Note: Read the original “My First Day of School” piece that inspired this ongoing Aristocrats-style series.
I will never forget my first day at Kingston Cemetery. Believe me, I have tried my hardest, but I recall it like it was yesterday. I wouldn't say I have the sharpest of memories, but the nightmares that frequent my sleep seem determined to keep the details of that day fresh in my mind.

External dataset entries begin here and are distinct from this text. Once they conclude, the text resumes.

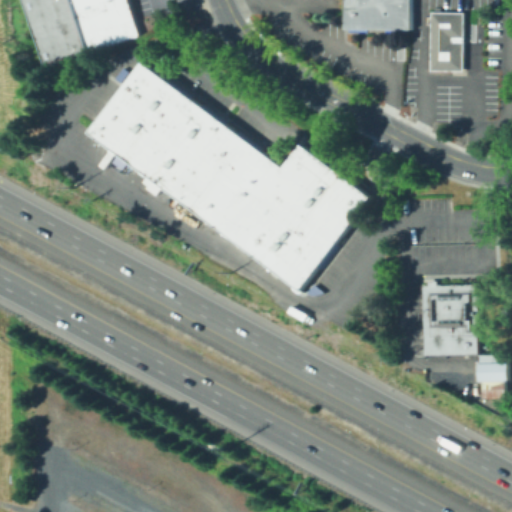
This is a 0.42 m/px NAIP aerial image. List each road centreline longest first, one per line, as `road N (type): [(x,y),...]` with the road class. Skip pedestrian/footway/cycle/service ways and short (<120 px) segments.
road 1 (motorway): [(511,477),(0,200)]
road 2 (motorway): [(0,269),(442,511)]
road 3 (tertiary): [(387,128),(278,70),(242,37),(220,0)]
road 4 (tertiary): [(511,172),(466,167),(387,128)]
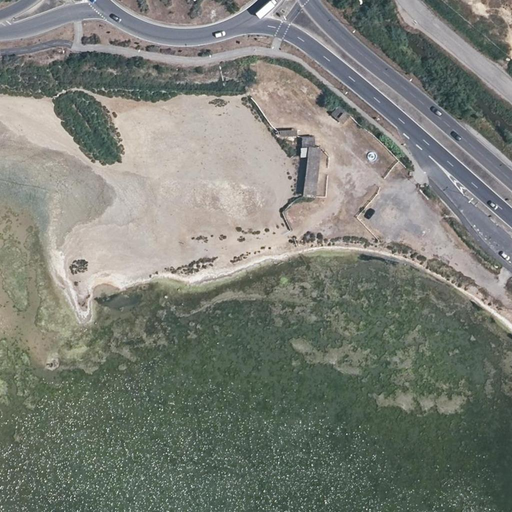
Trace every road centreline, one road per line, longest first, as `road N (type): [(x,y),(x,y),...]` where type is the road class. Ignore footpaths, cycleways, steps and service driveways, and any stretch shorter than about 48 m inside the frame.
road 1 (primary): [(247,21),(318,52),(511,217)]
road 2 (primary): [(511,182),(308,0)]
road 3 (primary): [(113,16),(180,40),(247,21)]
road 4 (residential): [(511,87),(410,0)]
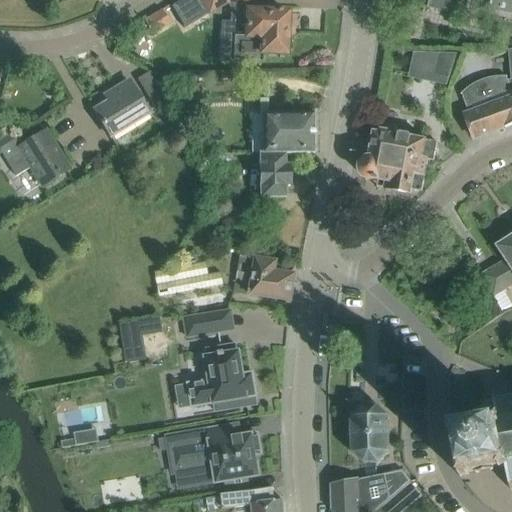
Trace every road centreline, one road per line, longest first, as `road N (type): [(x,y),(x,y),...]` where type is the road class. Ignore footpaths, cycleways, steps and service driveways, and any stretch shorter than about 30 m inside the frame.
road 1 (residential): [(481,511),(444,460),(431,347),(362,272)]
road 2 (residential): [(319,267),(364,0)]
road 3 (residential): [(307,511),(306,361),(319,267)]
road 4 (residential): [(362,272),(488,153),(511,144)]
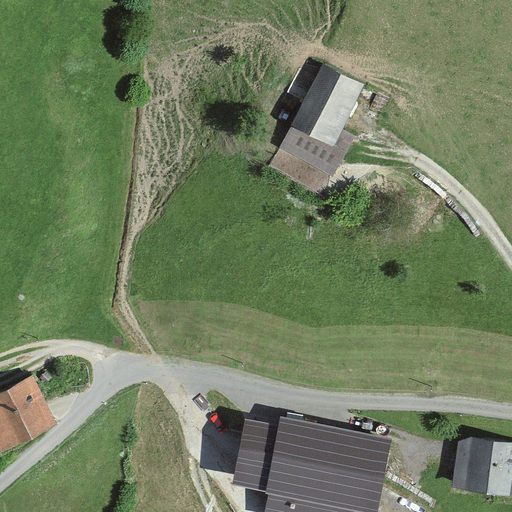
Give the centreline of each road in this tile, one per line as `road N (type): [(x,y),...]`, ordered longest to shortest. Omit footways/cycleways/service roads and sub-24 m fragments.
road 1 (unclassified): [(0,482),(124,367),(322,396),(511,409)]
road 2 (track): [(511,247),(444,170),(375,154)]
road 3 (track): [(253,511),(173,370)]
road 4 (track): [(213,511),(173,370)]
road 5 (track): [(0,377),(62,347),(124,367)]
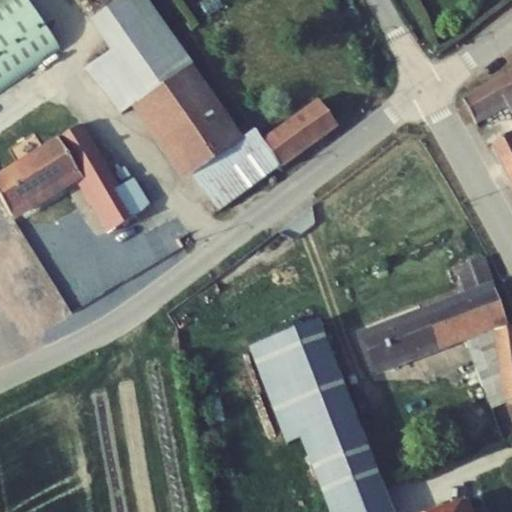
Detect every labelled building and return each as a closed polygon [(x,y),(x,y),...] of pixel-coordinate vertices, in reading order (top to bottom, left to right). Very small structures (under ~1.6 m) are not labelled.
[(30,0),(0,0),(0,89),(62,50),(30,0)] [(265,157),(255,140),(242,148),(152,6),(113,31),(130,58),(104,74),(138,127),(151,119),(190,180),(198,175),(227,220),(282,185),(265,157)] [(511,75),(476,94),(489,119),(511,107),(511,75)] [(293,138),(265,157),(282,185),(347,135),(332,112),(293,138)] [(283,121),(255,140),(265,157),(293,138),(283,121)] [(0,228),(1,230),(88,183),(117,231),(143,216),(88,122),(0,171),(0,228)] [(484,293),(380,338),(392,364),(507,319),(511,344),(511,287),(500,255),(473,267),(484,293)] [(345,311),(274,337),(311,429),(321,425),(348,497),(406,476),(345,311)] [(409,483),(406,476),(348,497),(352,507),(409,483)] [(409,483),(352,507),(353,511),(401,511),(421,505),(409,483)] [(499,511),(493,495),(444,511),(499,511)]
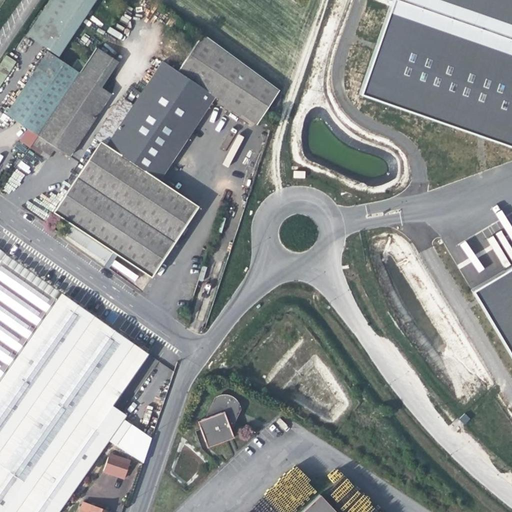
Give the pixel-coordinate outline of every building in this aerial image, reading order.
[(13,119),(27,128),(37,135),(78,72),(84,63),(77,58),(71,67),(56,57),(94,0),(49,0),(26,35),(47,49),(5,113),(13,119)] [(511,0),(396,0),(366,100),(511,143),(511,0)] [(202,33),(177,71),(215,96),(224,102),(222,104),(238,115),(240,112),(256,123),(273,99),(278,102),(280,103),(283,94),(265,80),(202,33)] [(95,46),(84,63),(78,72),(101,87),(118,61),(95,46)] [(0,84),(15,62),(5,55),(0,62),(0,84)] [(211,102),(215,96),(177,71),(161,60),(132,104),(105,145),(159,180),(211,102)] [(111,94),(101,87),(78,72),(37,135),(28,147),(36,152),(47,159),(55,147),(69,156),(111,94)] [(94,137),(99,141),(105,145),(132,104),(121,97),(94,137)] [(19,141),(28,147),(37,135),(27,128),(19,141)] [(53,212),(58,216),(105,145),(99,141),(53,212)] [(75,226),(117,254),(150,277),(179,234),(182,236),(187,228),(184,226),(198,206),(184,197),(159,180),(105,145),(58,216),(75,226)] [(117,254),(75,226),(65,240),(108,268),(117,254)] [(157,370),(171,349),(14,239),(0,259),(0,511),(56,511),(103,445),(131,406),(156,369),(157,370)] [(511,259),(469,286),(511,357),(511,259)] [(219,395),(213,406),(234,420),(241,409),(219,395)] [(234,420),(213,406),(206,417),(196,420),(206,447),(233,438),(229,428),(227,423),(231,425),(234,420)] [(108,453),(107,457),(127,464),(128,463),(129,460),(118,456),(108,453)] [(123,477),(127,464),(107,457),(102,470),(123,477)] [(297,466),(284,475),(289,482),(295,477),(298,481),(304,476),(297,466)] [(333,511),(315,492),(294,511),(333,511)] [(108,511),(82,502),(80,510),(85,511),(108,511)]
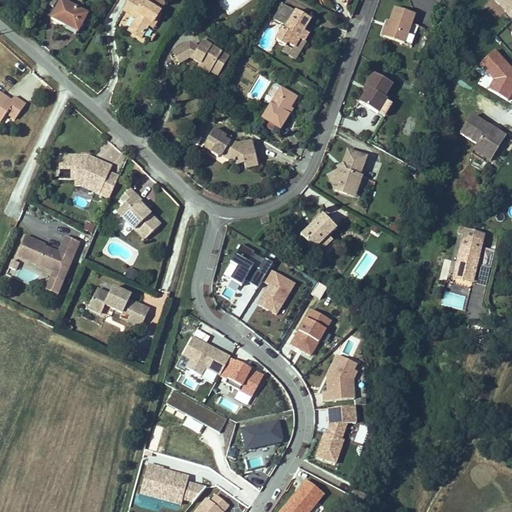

For most people, the first day at the cemetery is an exciting opportunity to reunite with friends and start a new year with a clean slate. I'd be lying if I said I didn't experience a slight amount of excitement that year, but what little bit I did enjoy was mostly trumped by fear of the unknown.
I knew that while almost everyone attending that day would be happy to see each other after a long family silence, I would be enduring the strange feeling of knowing nobody, as it was my first day in the graveyard.
I held myself together, even as a big red-headed kid made fun of my Playskool shovel and sand castle bucket.To make matters worse, I had only just learned to use a shovel a mere two weeks prior, leaving all of my friends behind and hundreds of miles away. Needless to say the ride to the cemetery that day was full of half-hearted optimism and feelings of homesickness and depression. Still, I remember feeling determined not to get too down, assuring myself things would work out for the best.
As I walked into the cemetery for the first time I was very nervous and thought about turning around and running home. It took some courage, but I managed to convince myself that I was going to be fine and that all of my worries were simply in my head. After all, my biggest fear was getting beat up at lunch, an occurrence that I had yet to witness happen to anyone on any of my other first days of digging holes.
It wasn't long until I walked up to my new grave plot, pushing aside the bad thoughts and focusing on being optimistic. Before I walked over, I took a second to assure myself that I was going to make a bunch of new friends and that the digging year was going to be great. Then I picked my head up and marched up to my new grave plot.
It didn't take more than a second or two for my fears to be validated, because as I walked up to the grave plot, all of the family members in the funeral started pointing at me and shouting angrily as if I was some kind of alien. It was almost as if they had planned it all along, because the uproar of anger could only be compared to what I saw at a surprise party we once threw for my grandpa. Nonetheless, I pressed forward with determination.
I held myself together, even as a big red-headed kid made fun of my Playskool shovel and sand castle bucket. But then an even bigger kid ran up behind me as I started digging and ripped my shovel out of my hand. He proceeded to pull the handle off of it and began punching me with it like brass knuckles as he dropped the rest of my shovel on the ground. And finally, in true bully form, he finished disassembling the shovel and threw the bucket at my face, shattering it (along with my feelings) into pieces.
I could not believe how mean these family members were to me, when I had done nothing to them. I tried to ignore it, but panic began to fill my entire body and I could feel the tears welling up in my eyes. As hard as I tried to fight it, it was no use. Once I started crying, I fell apart and ran away from the funeral as fast as I could.
I had no idea where anything was, so I just took off and followed the graveyard wherever it would take me. I ran past several tombstones but it seemed like nobody even noticed me, so I just kept running until I found the manager's front office.
I burst through his door while he was consoling a crying family and tried to tell him what had happened, but I was so hysterical that he couldn't understand me. He told the family he was talking to he would talk to them later and showed them the door. He grabbed me a glass of water and told me everything would be fine. He tried to calm me down by having me take deep breaths.
I explained to him how mean these family members were, and slowly I regained some composure. After about ten minutes of watery eyes and sniffles, he managed to get me to stop crying, and made me realize that I might be overreacting a bit. He handed me a tissue and I wiped away the tears, thinking I had cried myself out.
Unfortunately that wasn't the case, because it wasn't more than two minutes later that I started balling again when he told me he didn't think I was cut out to be a gardener at his cemetery.